Using the records that appear below, write out exactly the lines from the one with "vfov_deg: 4.6" through the one with "exposure_s: 1/640", keeping both end lines.
==================================================
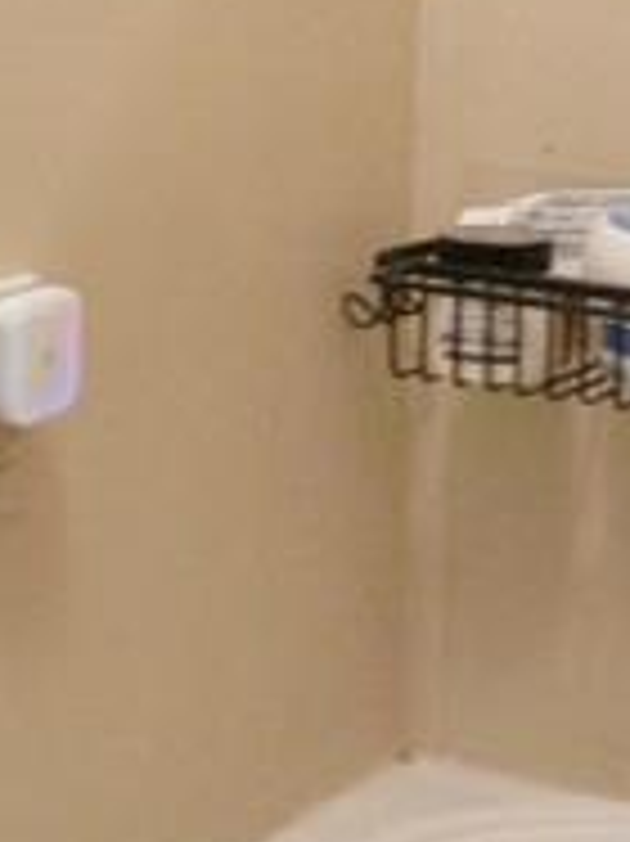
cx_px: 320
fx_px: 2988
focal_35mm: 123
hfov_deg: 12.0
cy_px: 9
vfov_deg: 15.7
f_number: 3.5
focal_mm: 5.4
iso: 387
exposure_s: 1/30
==================================================
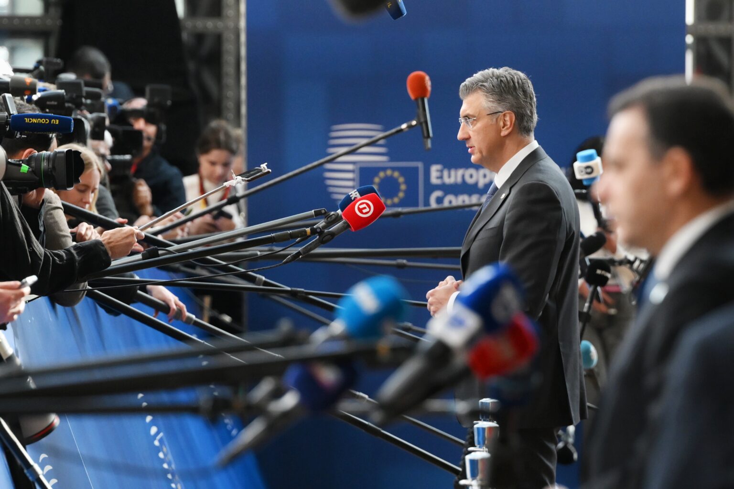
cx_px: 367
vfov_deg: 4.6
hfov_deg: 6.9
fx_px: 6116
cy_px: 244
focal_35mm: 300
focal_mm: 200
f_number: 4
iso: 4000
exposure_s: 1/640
==================================================
◆ **Task solution**
vfov_deg: 4.6
hfov_deg: 6.9
fx_px: 6116
cy_px: 244
focal_35mm: 300
focal_mm: 200
f_number: 4
iso: 4000
exposure_s: 1/640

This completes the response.